Officials have never explained what happened with the blood. In March, Cox told The World-Herald that he did not think the blood got there as a result of accidental contamination on the detectives' part. Cox also said he had no information to suggest that an investigator engaged in misconduct by placing the blood there.

"If that were true, somebody would be subject to criminal prosecution," Cox said then, adding that the investigation would continue. He could not be reached for comment Tuesday.

Livers and his longtime girlfriend, Sarah Schneider, married last November in Lincoln and recently moved to her native Texas.
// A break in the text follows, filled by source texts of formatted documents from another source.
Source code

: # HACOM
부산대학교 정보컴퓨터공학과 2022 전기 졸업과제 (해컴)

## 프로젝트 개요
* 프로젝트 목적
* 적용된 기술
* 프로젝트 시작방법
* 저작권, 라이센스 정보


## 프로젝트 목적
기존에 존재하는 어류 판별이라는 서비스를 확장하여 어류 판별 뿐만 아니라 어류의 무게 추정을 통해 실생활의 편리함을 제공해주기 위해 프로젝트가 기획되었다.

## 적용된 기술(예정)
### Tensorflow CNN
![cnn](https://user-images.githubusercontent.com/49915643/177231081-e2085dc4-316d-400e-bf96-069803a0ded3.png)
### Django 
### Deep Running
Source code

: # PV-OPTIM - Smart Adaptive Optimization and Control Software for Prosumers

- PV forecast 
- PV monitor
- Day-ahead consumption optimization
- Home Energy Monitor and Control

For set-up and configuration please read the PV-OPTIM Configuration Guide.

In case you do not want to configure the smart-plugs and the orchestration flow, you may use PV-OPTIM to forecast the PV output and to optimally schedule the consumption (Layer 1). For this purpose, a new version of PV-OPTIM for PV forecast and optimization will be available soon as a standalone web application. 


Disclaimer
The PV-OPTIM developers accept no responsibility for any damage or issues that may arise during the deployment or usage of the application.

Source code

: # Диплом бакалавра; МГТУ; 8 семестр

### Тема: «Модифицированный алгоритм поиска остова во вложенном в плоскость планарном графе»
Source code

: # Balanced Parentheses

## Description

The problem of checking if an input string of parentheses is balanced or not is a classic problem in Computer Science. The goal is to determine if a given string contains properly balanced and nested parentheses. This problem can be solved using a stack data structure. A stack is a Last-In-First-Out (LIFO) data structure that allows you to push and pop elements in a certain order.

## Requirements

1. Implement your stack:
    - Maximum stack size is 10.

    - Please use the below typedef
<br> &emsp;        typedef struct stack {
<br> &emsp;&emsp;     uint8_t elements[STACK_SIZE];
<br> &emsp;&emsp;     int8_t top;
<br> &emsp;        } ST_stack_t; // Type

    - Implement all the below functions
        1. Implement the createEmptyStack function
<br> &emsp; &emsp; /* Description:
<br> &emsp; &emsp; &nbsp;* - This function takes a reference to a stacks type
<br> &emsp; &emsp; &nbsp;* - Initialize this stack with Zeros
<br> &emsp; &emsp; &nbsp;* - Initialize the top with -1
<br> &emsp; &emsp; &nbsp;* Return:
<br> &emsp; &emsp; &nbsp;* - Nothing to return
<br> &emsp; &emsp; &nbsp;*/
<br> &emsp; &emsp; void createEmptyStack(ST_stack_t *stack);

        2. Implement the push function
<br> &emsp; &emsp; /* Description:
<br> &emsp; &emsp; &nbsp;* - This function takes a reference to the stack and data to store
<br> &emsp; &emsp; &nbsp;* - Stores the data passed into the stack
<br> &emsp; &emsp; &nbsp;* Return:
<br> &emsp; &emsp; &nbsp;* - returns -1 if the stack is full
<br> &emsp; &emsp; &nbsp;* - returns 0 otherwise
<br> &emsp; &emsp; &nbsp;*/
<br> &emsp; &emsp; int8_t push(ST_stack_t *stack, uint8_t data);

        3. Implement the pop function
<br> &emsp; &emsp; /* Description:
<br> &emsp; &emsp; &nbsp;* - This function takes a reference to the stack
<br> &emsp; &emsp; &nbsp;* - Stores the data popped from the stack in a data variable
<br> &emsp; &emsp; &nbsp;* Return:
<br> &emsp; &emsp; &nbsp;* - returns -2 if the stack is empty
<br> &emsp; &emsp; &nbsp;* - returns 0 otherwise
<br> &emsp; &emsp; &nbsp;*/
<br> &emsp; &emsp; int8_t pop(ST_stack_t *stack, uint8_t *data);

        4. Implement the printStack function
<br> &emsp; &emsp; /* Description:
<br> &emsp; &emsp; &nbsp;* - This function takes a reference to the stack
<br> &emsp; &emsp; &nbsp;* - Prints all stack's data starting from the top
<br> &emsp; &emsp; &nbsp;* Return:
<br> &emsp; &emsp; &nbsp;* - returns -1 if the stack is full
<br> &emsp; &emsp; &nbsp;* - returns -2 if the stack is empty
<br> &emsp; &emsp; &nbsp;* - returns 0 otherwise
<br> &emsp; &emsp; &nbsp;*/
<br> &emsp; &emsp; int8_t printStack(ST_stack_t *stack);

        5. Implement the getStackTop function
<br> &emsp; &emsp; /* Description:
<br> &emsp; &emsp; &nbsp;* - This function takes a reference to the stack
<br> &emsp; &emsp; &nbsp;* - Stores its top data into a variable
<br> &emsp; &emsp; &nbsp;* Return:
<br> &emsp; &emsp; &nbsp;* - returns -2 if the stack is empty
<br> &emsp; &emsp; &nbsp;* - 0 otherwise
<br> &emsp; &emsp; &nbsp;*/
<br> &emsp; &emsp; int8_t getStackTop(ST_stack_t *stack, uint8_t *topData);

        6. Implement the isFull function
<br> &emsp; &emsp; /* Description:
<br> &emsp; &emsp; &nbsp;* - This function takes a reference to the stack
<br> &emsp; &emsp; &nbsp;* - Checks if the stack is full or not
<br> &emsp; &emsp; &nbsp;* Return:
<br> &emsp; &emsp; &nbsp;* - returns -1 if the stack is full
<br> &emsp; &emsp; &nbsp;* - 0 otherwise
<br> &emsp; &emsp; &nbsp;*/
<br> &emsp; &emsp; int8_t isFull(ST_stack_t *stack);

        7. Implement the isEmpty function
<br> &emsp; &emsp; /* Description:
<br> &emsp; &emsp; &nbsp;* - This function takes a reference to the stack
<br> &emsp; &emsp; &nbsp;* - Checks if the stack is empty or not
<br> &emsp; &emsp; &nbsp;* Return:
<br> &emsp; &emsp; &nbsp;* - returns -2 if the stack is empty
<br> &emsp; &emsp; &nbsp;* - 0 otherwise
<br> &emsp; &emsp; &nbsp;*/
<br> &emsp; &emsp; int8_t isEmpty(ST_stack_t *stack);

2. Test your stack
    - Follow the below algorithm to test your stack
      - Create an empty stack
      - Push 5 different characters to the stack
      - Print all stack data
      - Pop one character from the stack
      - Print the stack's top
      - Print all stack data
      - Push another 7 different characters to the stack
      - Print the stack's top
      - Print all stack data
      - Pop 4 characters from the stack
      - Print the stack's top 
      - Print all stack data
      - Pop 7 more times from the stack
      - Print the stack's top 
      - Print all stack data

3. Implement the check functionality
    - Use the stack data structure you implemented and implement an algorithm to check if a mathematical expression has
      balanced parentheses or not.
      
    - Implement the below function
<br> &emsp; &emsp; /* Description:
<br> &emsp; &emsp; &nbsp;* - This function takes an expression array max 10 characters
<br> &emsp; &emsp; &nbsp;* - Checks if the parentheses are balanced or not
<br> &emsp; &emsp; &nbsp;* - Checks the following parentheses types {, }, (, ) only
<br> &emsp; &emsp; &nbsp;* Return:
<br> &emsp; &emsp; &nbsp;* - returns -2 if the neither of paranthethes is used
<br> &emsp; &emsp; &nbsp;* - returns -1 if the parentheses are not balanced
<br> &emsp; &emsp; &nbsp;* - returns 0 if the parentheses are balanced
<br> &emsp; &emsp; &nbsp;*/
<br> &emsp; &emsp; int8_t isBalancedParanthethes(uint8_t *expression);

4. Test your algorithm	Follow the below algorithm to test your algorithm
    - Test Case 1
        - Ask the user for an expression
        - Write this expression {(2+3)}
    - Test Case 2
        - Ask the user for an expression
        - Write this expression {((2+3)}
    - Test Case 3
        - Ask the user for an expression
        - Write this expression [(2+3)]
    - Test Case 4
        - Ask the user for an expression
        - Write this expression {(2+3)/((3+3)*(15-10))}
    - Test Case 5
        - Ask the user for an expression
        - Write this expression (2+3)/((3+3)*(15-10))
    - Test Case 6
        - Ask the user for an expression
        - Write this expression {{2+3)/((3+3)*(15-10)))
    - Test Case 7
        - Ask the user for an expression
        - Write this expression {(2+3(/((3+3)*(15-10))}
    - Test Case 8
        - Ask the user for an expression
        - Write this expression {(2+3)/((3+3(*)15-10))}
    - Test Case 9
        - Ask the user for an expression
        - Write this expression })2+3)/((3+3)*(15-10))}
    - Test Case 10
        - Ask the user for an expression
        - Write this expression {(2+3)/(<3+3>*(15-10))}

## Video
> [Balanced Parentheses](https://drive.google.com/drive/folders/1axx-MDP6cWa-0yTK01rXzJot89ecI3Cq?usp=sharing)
Livers works as a car lot porter at a Houston auto dealership.

"We want other people to know what Matt had to go through," said Livers' wife. "The financial end of this lawsuit will be very helpful to us as well, but that's not our main reason for the lawsuit. We want justice to be served. Our main goal is to help other people to not go through what Matt went through."

http://www.omaha.com/index.php?u_page=2798&u_sid=10280960

packy
03-12-2008, 08:24 PM
This part is scary. Even after the Wisconsin teenagers were charged, Cass County officials continued to hold Livers and Sampson. For several more months, investigators tried to build a case that Livers and Sampson had enlisted the Wisconsin couple to carry out the killings.

Details
03-12-2008, 08:50 PM
That part is where I think they've got a lawsuit. Going after someone who confessed is one thing, continuing after you've got good reason to think they didn't do it is wrong.